Ayatollah Khamenei told a graduation ceremony at the Revolutionary Guards’ Imam Hossein University on Wednesday:

If the people participate [in an] orderly [way] in the election… it will bring about the glory of the Islamic Republic. But if they break the rules or cause misconduct, if they please the enemies with their words, the elections will end to our detriment.

As usual, Khamenei invoked the Western “enemy”, saying that it was seeking a change in Iran’s behavior — “no different from changing” the Iran’s system — through intervention in the election and an attempt to “make the economy stagnant and lagging…so that the people will lose hope in the Islamic Republic over economic problems”.

The Supreme Leader has repeatedly warned against dissent similar to that in 2009, when more than a million people marched after President Mahmoud Ahmadinejad was declared the victor over leading challenger Mir Hossein Mousavi. The regime eventually put down the protests through repression, widespread detentions, and the killing of scores of people.
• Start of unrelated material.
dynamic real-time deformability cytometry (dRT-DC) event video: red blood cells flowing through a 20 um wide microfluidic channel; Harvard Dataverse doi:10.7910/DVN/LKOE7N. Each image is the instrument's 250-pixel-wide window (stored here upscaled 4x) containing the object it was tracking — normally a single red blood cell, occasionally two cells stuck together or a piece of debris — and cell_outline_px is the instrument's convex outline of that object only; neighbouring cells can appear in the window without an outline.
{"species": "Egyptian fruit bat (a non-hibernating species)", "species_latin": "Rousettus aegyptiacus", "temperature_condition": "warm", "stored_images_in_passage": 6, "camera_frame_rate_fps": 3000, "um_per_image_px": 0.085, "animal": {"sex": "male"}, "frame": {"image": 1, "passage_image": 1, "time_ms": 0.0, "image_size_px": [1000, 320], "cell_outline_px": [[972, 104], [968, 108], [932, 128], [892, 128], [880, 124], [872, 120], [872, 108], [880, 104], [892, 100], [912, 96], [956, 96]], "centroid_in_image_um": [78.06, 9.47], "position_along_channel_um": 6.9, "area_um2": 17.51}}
In 2013, Khamenei accepted the surprise first-round victory of centrist President Hassan Rouhani, but in this campaign he has implicitly challenged Rouhani and his policy linking economic recovery to a foreign policy of engagement of other countries.

The Supreme Leader did not aim at Rouhani on Wednesday, but gave his firm support to the Revolutionary Guards after the President publicly criticized the elite military force in last week’s second Presidential debate.

Khamenei said enemies “rage” against the IRGC because they “have always been against the factors that” strengthen Iran. He added that “propaganda and media hype” frequently target Iran’s ballistic missile testing program because “military might” strengthens Iran.

Rouhani raised the political stakes in the debate by criticizing the missile tests for jeopardizing implementation of the July 2015 nuclear deal. He said that slogans on the missiles brought further condemnation of Iran, hindering the economic engagement necessary for recovery after years of US and European sanctions.

The Guards, who oversee the tests, have reportedly put inscriptions such as “Death to Israel”on the missiles.